Adding APICHATID to my glossary, though it doesn't exactly roll off the tongue. I'll just offer this alternative: TINPASIDO— Theoretically It's Not Possible, And So It Didn't Occur.

I was called out on this very thing shortly before my conversion. I had no logical response so I tried praying instead. What could be the harm? And I figured it wasn't as if I'd magically start believing in this nonsense...

Francis Berger said...

"You need to be-damned-sure that your inferred motivations are correct, or you will surely-be-damned."

I like the touch of antimetabole here - a very memorable turn of phrase.

Bruce Charlton said...

@Frank - Bruce Charlton's Notions: Your one-stop-shop for clever turns-of-phrase (hyphenated-inappropriately)...

Ingemar said...

Appy chatted!
Maybe we can make this a meme.

APICHATID undergirds all Biblical scholarship in secular academia.

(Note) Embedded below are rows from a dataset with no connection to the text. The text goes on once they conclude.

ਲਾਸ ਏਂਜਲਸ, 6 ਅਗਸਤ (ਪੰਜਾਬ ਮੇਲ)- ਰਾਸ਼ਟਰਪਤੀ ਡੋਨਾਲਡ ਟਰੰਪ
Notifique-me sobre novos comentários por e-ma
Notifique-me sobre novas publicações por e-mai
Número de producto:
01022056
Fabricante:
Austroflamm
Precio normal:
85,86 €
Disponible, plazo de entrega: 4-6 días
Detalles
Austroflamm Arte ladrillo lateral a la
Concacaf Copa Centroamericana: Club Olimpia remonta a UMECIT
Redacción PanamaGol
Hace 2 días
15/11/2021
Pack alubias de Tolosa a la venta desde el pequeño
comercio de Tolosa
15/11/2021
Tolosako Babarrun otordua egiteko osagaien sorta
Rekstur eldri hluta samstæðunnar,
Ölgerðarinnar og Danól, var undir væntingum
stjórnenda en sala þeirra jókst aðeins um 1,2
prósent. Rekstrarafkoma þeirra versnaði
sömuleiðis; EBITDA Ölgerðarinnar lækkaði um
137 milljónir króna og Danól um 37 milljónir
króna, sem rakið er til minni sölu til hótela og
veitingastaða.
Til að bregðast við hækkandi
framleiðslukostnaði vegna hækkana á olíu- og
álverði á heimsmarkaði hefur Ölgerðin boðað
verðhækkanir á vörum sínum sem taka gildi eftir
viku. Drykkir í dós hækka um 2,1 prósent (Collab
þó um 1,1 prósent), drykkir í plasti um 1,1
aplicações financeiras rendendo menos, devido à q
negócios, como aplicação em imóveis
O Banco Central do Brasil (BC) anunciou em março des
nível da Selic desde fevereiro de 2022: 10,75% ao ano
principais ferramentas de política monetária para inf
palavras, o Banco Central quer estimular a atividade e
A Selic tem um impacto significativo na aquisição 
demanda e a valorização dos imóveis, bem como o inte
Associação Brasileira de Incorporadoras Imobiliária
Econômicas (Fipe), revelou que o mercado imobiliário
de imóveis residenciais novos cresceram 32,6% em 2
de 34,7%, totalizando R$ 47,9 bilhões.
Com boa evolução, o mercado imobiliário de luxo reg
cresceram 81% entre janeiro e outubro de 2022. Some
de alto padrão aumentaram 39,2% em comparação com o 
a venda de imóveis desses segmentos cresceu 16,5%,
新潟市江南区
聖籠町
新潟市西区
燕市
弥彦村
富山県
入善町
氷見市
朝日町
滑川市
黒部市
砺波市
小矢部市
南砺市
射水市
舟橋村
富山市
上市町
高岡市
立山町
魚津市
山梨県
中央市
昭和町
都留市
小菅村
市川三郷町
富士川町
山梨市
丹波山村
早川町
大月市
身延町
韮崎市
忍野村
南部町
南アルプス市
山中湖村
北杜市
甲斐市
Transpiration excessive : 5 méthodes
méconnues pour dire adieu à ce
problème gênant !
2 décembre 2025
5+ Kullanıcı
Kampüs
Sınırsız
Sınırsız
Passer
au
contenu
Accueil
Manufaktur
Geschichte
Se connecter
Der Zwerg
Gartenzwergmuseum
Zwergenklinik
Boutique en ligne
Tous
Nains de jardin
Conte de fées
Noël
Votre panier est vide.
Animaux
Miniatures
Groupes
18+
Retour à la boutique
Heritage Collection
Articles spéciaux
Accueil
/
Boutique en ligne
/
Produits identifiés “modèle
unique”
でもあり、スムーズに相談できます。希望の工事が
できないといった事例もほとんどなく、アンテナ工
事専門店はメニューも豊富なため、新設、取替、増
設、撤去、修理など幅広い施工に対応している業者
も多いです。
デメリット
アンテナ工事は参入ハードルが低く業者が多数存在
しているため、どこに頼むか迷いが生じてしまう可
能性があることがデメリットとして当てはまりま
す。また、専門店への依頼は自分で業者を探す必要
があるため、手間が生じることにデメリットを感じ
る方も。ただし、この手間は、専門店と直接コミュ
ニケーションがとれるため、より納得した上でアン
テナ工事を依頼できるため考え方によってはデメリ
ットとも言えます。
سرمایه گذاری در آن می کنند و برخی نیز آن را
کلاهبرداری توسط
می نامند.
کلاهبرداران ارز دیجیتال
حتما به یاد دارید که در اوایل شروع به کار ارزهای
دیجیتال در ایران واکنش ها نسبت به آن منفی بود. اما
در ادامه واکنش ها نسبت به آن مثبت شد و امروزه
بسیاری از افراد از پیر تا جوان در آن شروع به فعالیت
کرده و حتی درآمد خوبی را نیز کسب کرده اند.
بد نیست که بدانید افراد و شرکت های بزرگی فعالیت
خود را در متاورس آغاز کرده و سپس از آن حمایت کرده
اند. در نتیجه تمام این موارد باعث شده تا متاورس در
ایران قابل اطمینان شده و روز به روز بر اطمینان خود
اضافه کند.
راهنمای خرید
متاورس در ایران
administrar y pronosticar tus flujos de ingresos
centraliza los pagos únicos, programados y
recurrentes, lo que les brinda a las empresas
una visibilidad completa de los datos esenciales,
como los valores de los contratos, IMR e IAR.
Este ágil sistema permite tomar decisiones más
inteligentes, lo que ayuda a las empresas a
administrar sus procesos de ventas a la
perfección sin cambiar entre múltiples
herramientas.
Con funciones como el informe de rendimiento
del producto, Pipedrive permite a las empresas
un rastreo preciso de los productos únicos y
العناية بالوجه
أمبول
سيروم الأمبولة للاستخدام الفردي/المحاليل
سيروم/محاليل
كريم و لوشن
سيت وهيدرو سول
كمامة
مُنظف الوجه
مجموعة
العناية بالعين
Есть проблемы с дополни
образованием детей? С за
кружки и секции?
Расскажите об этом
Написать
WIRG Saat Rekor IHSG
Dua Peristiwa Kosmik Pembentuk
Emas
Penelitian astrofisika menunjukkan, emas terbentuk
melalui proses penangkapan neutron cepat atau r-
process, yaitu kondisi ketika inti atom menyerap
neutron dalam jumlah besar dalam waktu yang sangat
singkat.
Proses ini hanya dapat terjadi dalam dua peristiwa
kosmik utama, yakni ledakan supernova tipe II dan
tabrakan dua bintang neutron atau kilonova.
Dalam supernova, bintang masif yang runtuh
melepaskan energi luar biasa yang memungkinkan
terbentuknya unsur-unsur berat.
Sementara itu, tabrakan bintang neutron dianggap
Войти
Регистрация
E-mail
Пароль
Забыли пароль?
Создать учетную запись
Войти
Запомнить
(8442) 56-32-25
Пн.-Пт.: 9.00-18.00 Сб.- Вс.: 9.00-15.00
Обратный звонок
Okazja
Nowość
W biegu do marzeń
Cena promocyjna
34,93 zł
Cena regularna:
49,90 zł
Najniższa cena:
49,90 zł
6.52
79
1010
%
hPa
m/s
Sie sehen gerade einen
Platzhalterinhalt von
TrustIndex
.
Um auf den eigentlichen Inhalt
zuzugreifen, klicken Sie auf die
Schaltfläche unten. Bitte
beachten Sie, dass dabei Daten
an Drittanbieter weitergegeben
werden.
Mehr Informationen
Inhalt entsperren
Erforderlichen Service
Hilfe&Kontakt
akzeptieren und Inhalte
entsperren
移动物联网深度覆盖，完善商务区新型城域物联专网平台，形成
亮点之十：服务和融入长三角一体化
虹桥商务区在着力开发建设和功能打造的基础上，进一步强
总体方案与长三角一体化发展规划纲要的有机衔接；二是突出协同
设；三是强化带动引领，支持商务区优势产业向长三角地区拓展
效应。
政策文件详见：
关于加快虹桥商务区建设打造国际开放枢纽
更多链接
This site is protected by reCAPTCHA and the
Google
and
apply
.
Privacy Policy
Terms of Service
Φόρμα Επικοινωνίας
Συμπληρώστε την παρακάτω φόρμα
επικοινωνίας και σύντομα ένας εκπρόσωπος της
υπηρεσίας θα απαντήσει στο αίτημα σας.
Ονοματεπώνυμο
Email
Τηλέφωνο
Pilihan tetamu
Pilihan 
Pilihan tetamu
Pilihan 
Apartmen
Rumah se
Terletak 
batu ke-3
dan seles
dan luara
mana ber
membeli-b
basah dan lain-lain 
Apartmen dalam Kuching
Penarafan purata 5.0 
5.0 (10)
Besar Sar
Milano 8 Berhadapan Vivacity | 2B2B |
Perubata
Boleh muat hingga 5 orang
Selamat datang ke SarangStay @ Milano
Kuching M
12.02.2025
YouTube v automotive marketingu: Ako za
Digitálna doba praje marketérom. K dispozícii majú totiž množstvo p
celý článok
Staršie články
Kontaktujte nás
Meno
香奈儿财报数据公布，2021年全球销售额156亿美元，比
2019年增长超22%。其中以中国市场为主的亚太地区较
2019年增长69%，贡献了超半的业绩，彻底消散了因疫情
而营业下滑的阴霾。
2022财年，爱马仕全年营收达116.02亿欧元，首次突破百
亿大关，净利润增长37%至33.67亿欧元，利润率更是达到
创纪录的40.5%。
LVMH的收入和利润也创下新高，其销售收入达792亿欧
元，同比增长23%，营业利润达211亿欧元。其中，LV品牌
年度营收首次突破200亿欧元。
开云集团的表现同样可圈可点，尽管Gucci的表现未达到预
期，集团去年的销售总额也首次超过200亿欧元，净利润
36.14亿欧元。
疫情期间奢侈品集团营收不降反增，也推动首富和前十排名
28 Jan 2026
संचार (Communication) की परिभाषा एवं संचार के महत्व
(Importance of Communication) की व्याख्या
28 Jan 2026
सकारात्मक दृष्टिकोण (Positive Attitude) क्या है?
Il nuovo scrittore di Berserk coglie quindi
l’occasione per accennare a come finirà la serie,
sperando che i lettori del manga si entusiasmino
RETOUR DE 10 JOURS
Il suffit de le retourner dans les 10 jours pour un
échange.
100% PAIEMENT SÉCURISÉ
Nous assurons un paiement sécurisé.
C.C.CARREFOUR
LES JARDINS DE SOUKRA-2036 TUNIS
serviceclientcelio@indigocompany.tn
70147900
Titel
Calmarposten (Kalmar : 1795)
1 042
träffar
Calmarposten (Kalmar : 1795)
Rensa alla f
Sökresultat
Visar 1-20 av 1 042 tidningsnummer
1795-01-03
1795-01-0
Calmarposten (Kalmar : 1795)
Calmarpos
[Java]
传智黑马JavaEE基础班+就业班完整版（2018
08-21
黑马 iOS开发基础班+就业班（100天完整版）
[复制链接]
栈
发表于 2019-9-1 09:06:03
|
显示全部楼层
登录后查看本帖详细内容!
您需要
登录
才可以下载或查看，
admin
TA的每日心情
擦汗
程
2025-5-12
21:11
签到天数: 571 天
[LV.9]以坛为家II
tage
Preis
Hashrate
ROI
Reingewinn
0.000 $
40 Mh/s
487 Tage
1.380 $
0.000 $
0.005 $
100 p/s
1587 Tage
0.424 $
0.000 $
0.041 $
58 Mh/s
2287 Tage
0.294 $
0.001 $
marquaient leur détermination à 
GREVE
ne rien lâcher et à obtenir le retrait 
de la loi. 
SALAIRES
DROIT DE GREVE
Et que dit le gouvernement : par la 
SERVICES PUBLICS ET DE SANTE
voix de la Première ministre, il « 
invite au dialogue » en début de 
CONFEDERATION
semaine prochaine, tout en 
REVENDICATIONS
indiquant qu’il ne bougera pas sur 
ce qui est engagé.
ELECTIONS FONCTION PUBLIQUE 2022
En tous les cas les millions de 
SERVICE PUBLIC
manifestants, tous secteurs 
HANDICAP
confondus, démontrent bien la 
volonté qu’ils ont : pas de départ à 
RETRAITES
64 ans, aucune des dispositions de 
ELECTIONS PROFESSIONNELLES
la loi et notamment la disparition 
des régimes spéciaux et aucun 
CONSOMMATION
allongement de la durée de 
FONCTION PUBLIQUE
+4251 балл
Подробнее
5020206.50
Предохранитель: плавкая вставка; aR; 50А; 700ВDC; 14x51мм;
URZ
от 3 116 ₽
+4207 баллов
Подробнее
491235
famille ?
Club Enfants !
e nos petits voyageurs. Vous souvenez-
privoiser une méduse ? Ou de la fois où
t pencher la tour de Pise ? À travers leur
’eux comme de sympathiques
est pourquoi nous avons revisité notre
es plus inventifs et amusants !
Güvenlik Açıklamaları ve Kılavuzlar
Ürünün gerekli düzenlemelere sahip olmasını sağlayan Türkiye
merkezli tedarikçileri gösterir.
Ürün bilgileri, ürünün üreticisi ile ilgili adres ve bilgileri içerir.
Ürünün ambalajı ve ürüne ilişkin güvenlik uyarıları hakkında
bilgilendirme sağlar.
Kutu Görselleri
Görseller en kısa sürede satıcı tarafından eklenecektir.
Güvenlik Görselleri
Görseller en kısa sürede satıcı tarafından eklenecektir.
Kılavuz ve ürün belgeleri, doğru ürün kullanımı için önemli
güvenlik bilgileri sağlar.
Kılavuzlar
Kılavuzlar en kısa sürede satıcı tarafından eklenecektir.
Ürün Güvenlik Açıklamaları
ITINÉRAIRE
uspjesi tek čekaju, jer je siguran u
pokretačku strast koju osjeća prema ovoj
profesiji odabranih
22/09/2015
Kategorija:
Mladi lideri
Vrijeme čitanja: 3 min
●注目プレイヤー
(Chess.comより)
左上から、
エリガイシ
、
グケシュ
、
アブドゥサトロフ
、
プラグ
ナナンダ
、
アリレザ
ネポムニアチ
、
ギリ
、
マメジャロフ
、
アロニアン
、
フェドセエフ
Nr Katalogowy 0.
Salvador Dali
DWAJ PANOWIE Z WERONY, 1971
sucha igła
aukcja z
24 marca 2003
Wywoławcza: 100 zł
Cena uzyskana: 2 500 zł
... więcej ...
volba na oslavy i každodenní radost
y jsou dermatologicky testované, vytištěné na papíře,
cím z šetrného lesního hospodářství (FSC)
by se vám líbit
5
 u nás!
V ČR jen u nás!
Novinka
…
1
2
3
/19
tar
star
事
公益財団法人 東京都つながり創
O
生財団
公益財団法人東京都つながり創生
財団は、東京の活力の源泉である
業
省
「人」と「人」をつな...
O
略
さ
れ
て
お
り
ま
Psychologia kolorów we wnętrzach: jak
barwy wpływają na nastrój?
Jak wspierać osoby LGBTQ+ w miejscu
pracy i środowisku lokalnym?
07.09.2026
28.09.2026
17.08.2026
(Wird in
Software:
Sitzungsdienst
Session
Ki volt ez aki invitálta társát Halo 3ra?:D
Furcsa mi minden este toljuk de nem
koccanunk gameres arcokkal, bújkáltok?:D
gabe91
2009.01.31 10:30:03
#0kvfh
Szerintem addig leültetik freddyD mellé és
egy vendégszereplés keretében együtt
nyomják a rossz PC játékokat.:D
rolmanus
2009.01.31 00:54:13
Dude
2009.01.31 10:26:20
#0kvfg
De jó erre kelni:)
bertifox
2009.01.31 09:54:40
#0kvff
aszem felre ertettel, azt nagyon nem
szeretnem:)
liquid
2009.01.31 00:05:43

Wm Jas Tychonievich said...

Apichatid is not irrational. We all use it every day. It's really just another way of expressing Sherlock Holmes's celebrated maxim, "Once you have eliminated the impossible, whatever remains, however improbable, must be the truth." What's the difference between the impossible and the highly improbable? A priori assumption.

Plutarch reports that when some Roman women erected a statue of the goddess Fortuna, the statue spoke -- twice, with multiple witnesses -- saying "Blessed of the gods, O women, is your gift." Did the statue really speak? Would you like to examine all the available historical evidence before reaching a tentative conclusion on the question? Of course not -- Apichatid! (Plutarch's own view was that, although a talking statue "seems pretty nearly an impossibility," in this case "history seems . . . to force our assent by the concurrence of numerous and credible witnesses.")

Ingemar writes that Apichatid undergirds all Biblical scholarship -- but adds, needlessly, the qualifier "in secular academia." In fact everyone, from the secular scholar who assummes a priori that there can be no miracles to the inerrantist who assumes a priori that the text is always right and never contradicts itself, uses Apichatid in interpreting the Bible.

Bruce has himself invoked Apichatid, for example, here: "I have pondered your point about these particular detailed precognitive dreams, that are also seemingly meaningless. I conclude that insofar as they cannot be explained by telepathic means or coincidences, then I just don’t believe them. In effect, because I can’t make any sense of of them, I don’t believe they happened!"

The problem is not the Apichatid principle itself, but rather the specific assumptions that underlie certain applications of it.

Bruce Charlton said...

@Wm. Yes of course! This is what I've been ranting for years - it's metaphysics. The point is that people refuse to acknowledge what they are doing, which is applying assumptions they have unconsciously and passively absorbed; and these unexamined assumptions absolutely control their knowledge.

Wm Jas Tychonievich said...

Bruce, of course I know your position on this. It's just that this post taken in isolation could be misunderstood as saying that Apichatid itself -- the principle of ignoring or reinterpreting evidence for things you consider to be impossible -- is wrong or irrational, and it seems to me that some of the other commenters have read it that way.

Bruce Charlton said...

@Wm - I am quite relaxed about this 'any post taken in isolation' thing - because it is impossible Not to be misunderstood. If I were to write long posts explaining all my terms and closing off all possible misunderstandings, then 1. nobody could read them and 2. I couldn't be bothered to write them.

Likewise I have no patience for Gotcha! comments when people accuse me of not stating my terms clearly, or 'concealing' my other views on stuff e.g. unpublished comments used to include that I was dishonestly 'concealing' my heretical Mormon sympathies; because I didn't state them in every post, as a kind of 'warning'... The same could be said of my belief that God is a dyad.

And there is such a thing as creative misunderstanding - which, in a sense, I do a lot wwith Steiner - I (quite consciously) take bits and pieces, and develop them in directions Steiner would not agree-with - while rejecting the system from which they were drawn.

Sean G. said...

@Wm "Apichatid is not irrational"

Hyper-rationality is the problem with APICHATID, especially when unexamined, as is so often the case.